= WHAT THE EXERCISE ASKS =
Could you return, word for word, everything from "Reference: The Washington" down to "All rights reserved." in the piece on cultural diversity in California schools?

The education system is a colored system and the professionals teaching our children do not reflect color. In the Sacramento City Unified School District with regards to the administrative leadership and officers; it lacks cultural diversity and begins within the cabinet office.  Proposition 209 ended in the late 1990’s where White women and minorities benefited the most from the federal program.  Since the program is no longer in effect there is no monitoring system of hiring and firing practices. Our education system throughout California is colored and corrupt.  Our prison system in California is colored. People can hash out data and statistics all day long. The facts have been revealed time and time again.  Our school libraries use the Athena system for checking out and cataloging books.  It is software that is used in the California prisons, as well. Our schools that get millions of dollars cannot afford to invest in effective software, but we can afford to pay for cell phones for our departments within the Board of Education! The injustice mutes us into lacking action because the colored system has created a culture of complacency.  As long as individuals are willing to sale each other out for the next position, whether paid or voluntary, then the systematic injustice continues on to the next person.  We can complain or we can act! Community members, grandparents, aunts, uncles, moms, dads, teachers, principals, counselors, and even students must realize what time it is.  Education is the key; and it begins in the home.  One must remember that no matter how much our education system may stigmatize, stereotype, label, and not care about the number of children failing in our schools.  Whatever smarts and level of intelligence a person may possess, the mind cannot be taken away.  Education is not a waste; it is simply in need of serious change. Teachers are not incompetent; they are in need of serious cultural professional development courses.  Our curriculum must encompass a mutli-ethnic, multi-cultural, multi-lingual classroom setting in every classroom, school, and in administrative offices.  Most importantly, students need to see people who look like themselves.  Where is the justice when there is no reflection of those cultures and races in the classroom, school, or administrative leadership, and offices?

Reference: The Washington Post at: http://voices.washingtonpost.com/answer-sheet/equity/the-achievement-gap-when-progr.html?referrer=emaillink

Written By: Nekesha Bell de Castañon

“I live the truth! I speak the truth! You can catch me swinging in the haloes away from all of the diablos (devils) that I could never learn to kiss up to.”

Mother of two children

World Citizen

Email: diosadevida@hotmail.com

Copyright © 2010.  All rights reserved.

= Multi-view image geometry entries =
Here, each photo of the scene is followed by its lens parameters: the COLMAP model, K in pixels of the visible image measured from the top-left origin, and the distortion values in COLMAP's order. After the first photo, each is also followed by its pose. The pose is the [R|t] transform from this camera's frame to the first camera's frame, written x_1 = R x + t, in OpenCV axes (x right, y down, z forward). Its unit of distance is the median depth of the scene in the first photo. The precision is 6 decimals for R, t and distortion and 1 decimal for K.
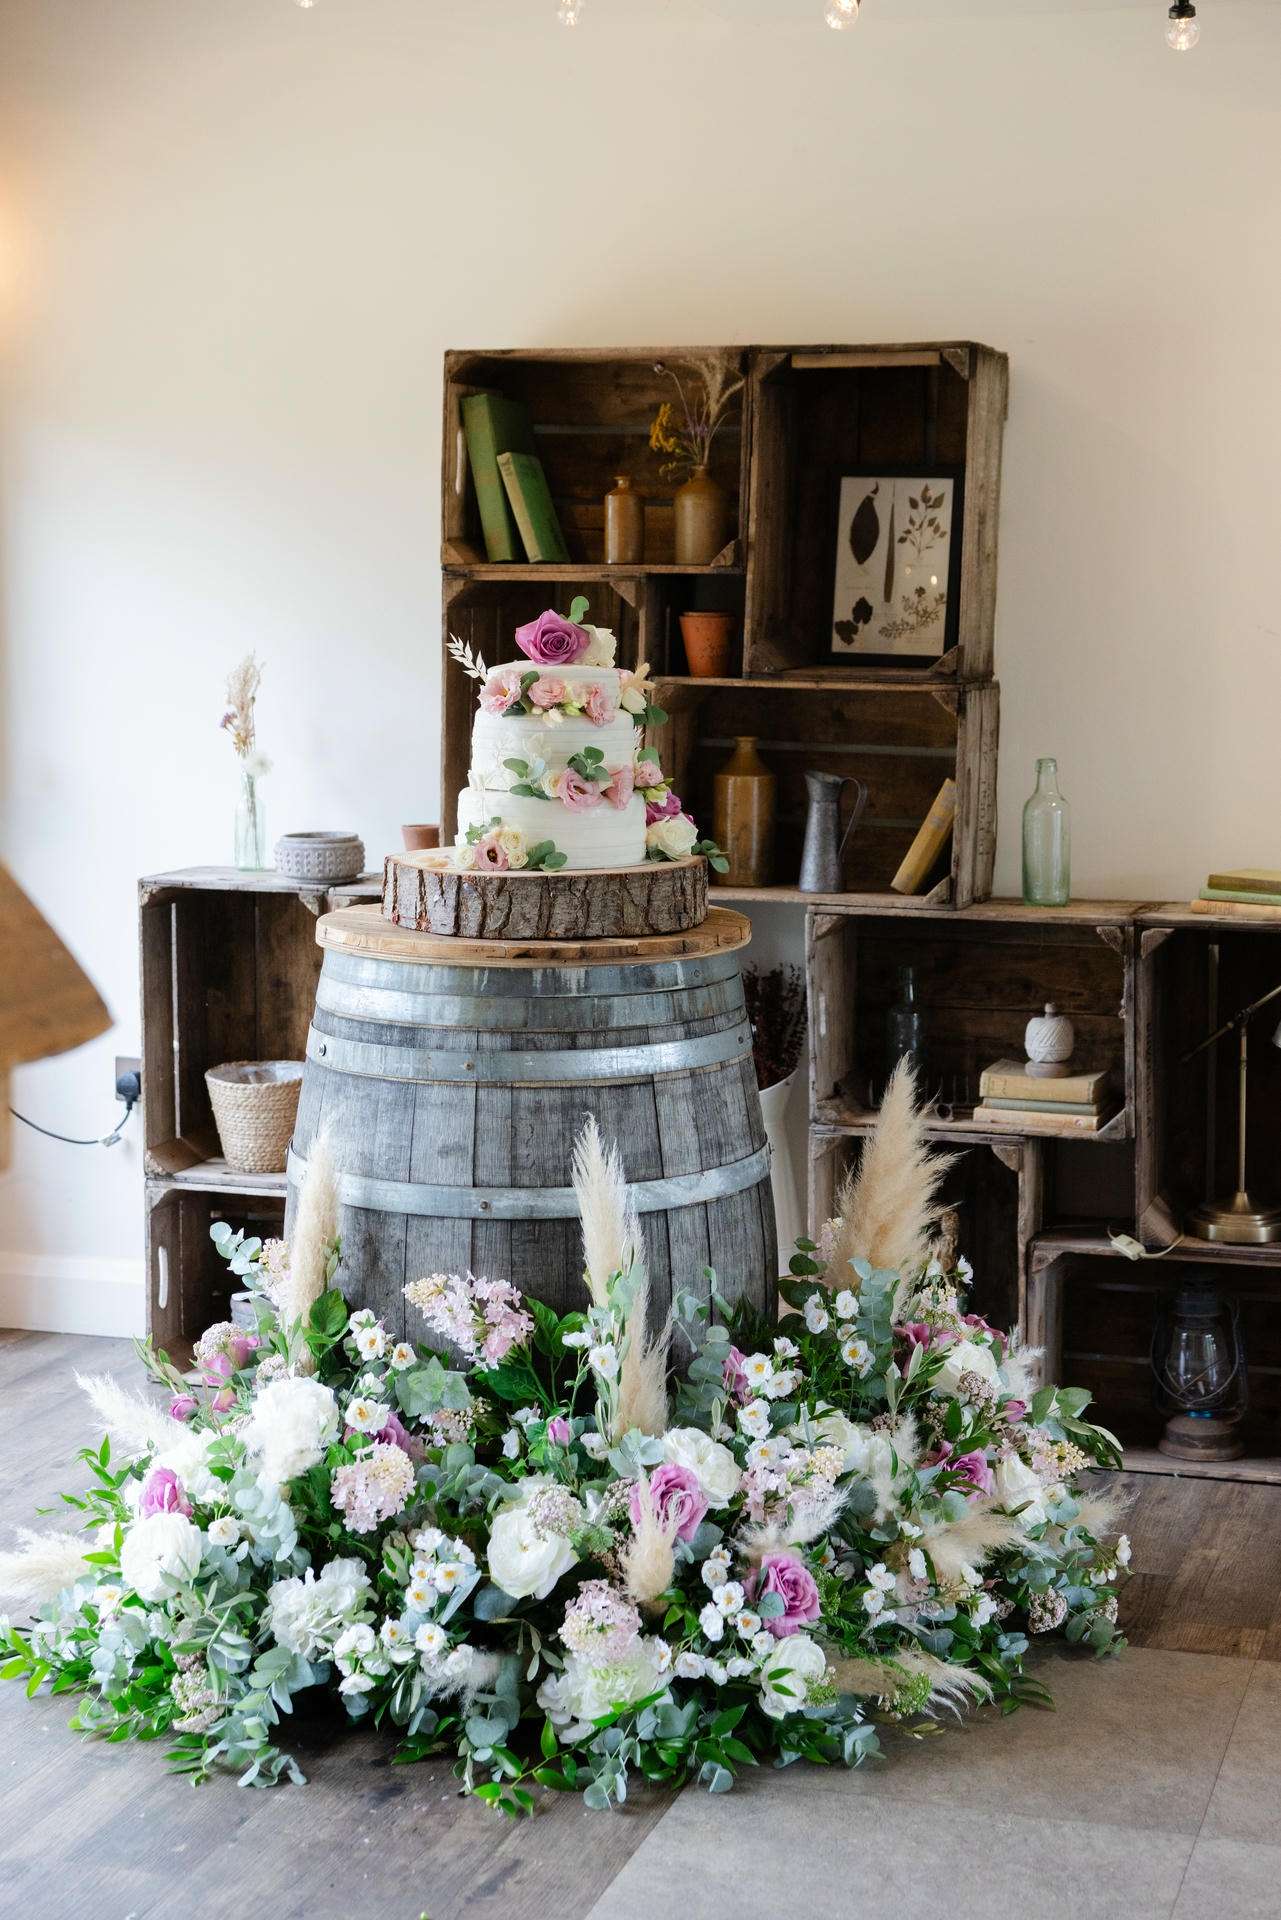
lens RADIAL K [[3326.9, 0, 640.5], [0, 3326.9, 960.0], [0, 0, 1]] dist [0.216089, -1.932955]
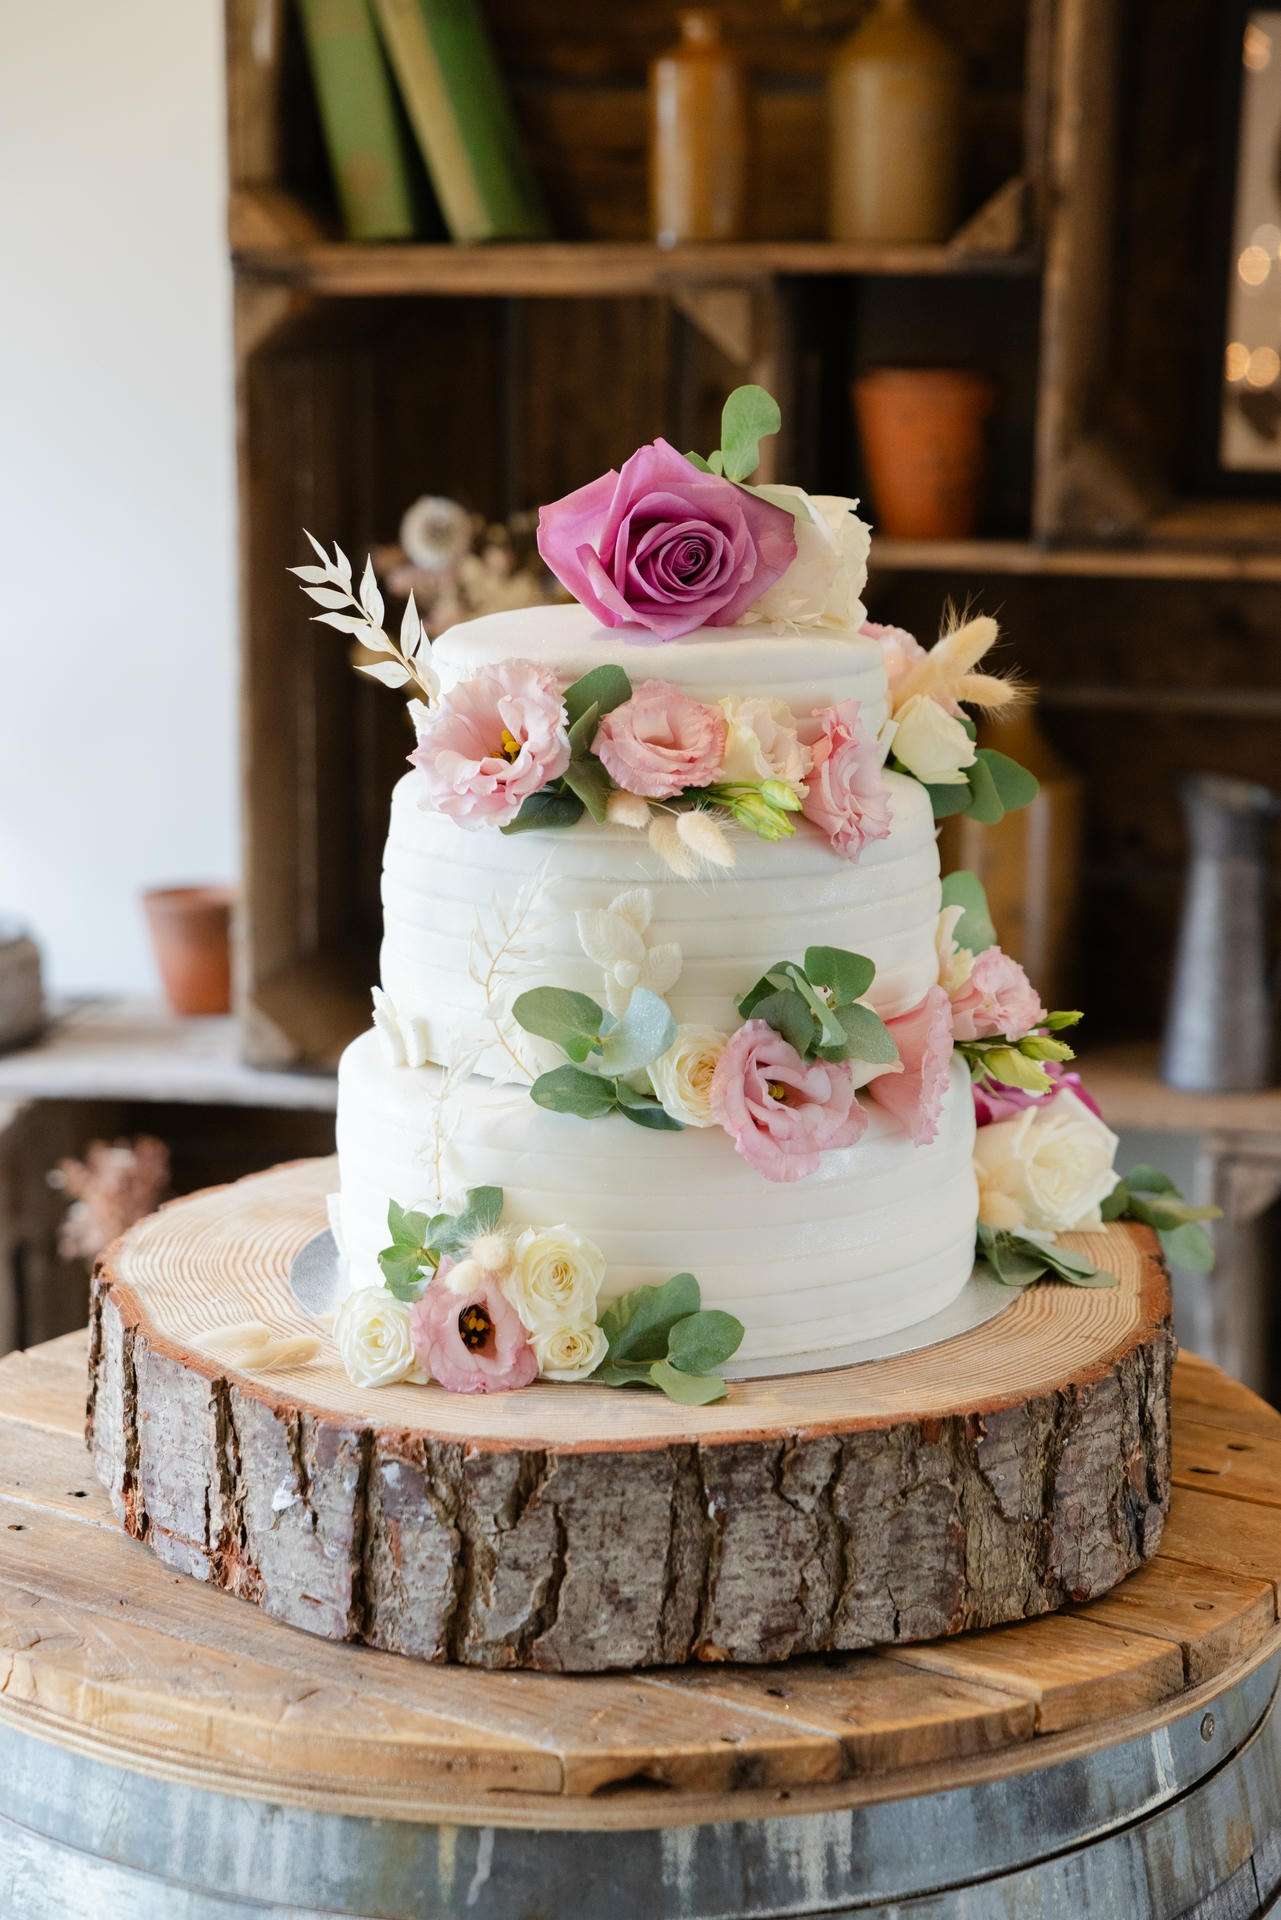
lens RADIAL K [[3326.9, 0, 640.5], [0, 3326.9, 960.0], [0, 0, 1]] dist [0.216089, -1.932955]
pose [[0.996950, -0.024684, 0.074042, -0.050852], [0.016859, 0.994381, 0.104506, -0.091559], [-0.076206, -0.102939, 0.991764, 0.723282]]
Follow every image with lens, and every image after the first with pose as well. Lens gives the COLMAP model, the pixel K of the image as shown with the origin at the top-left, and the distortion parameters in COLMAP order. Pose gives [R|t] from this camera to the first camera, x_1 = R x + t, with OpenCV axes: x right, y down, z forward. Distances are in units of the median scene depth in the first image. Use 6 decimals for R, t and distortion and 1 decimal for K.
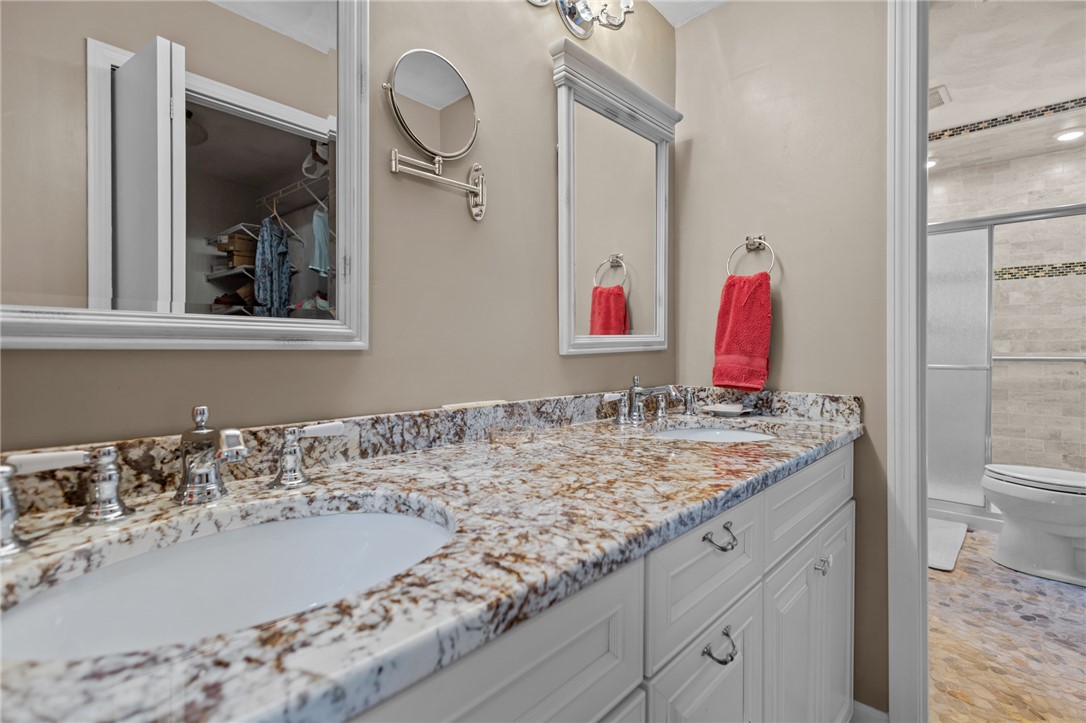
lens RADIAL K [[503.0, 0, 544.6], [0, 503.0, 355.4], [0, 0, 1]] dist [0.005503, -0.002526]
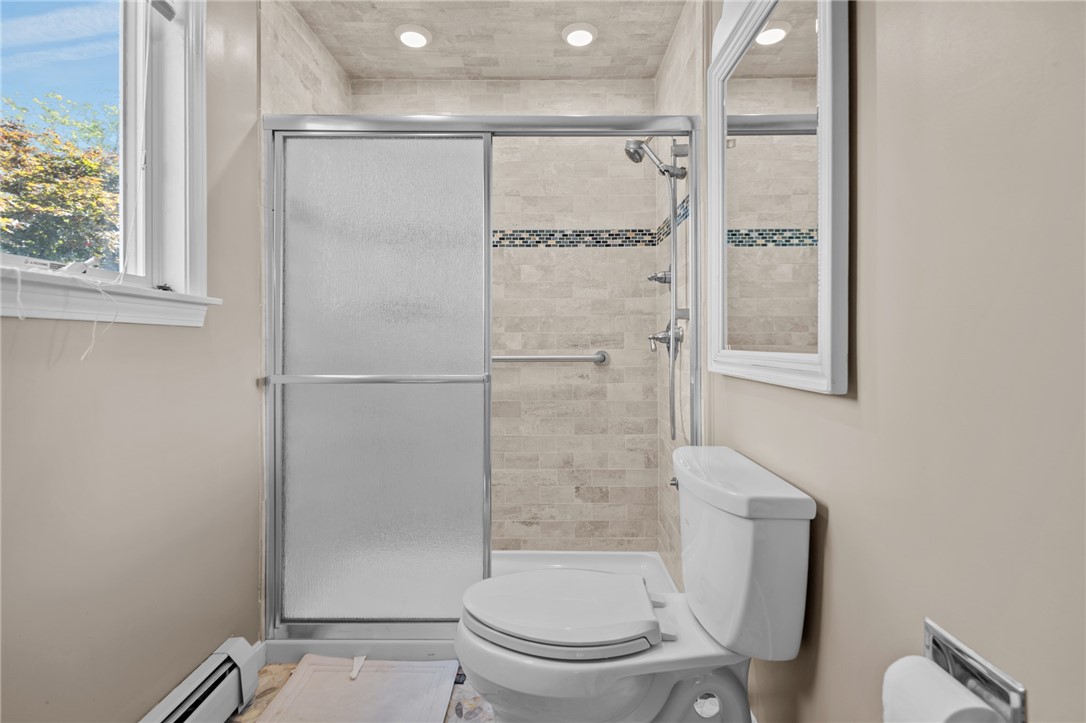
lens RADIAL K [[503.0, 0, 542.3], [0, 503.0, 342.7], [0, 0, 1]] dist [0.005503, -0.002526]
pose [[0.737754, 0.010924, 0.674981, 0.479240], [0.007688, 0.999668, -0.024581, 0.002282], [-0.675026, 0.023324, 0.737425, 0.472194]]
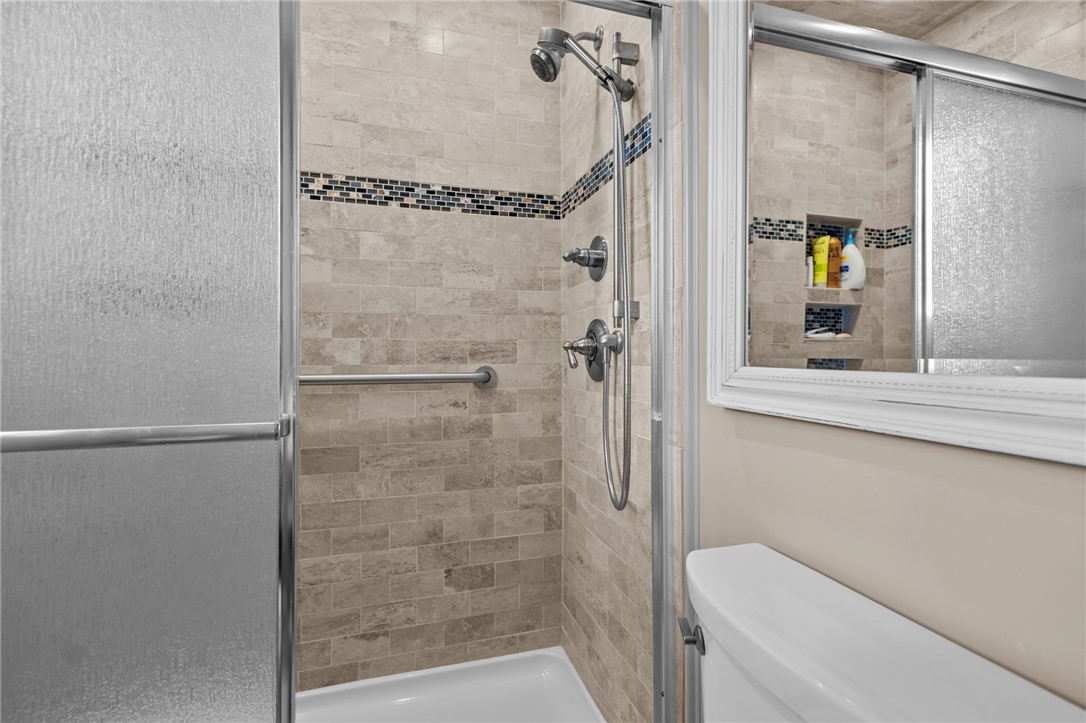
lens RADIAL K [[503.0, 0, 543.2], [0, 503.0, 354.9], [0, 0, 1]] dist [0.005503, -0.002526]
pose [[0.495540, 0.013239, 0.868484, 0.629413], [0.011996, 0.999684, -0.022083, -0.002629], [-0.868503, 0.021361, 0.495224, 0.653755]]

= RESULT =
Reference: The Washington Post at: http://voices.washingtonpost.com/answer-sheet/equity/the-achievement-gap-when-progr.html?referrer=emaillink

Written By: Nekesha Bell de Castañon

“I live the truth! I speak the truth! You can catch me swinging in the haloes away from all of the diablos (devils) that I could never learn to kiss up to.”

Mother of two children

World Citizen

Email: diosadevida@hotmail.com

Copyright © 2010.  All rights reserved.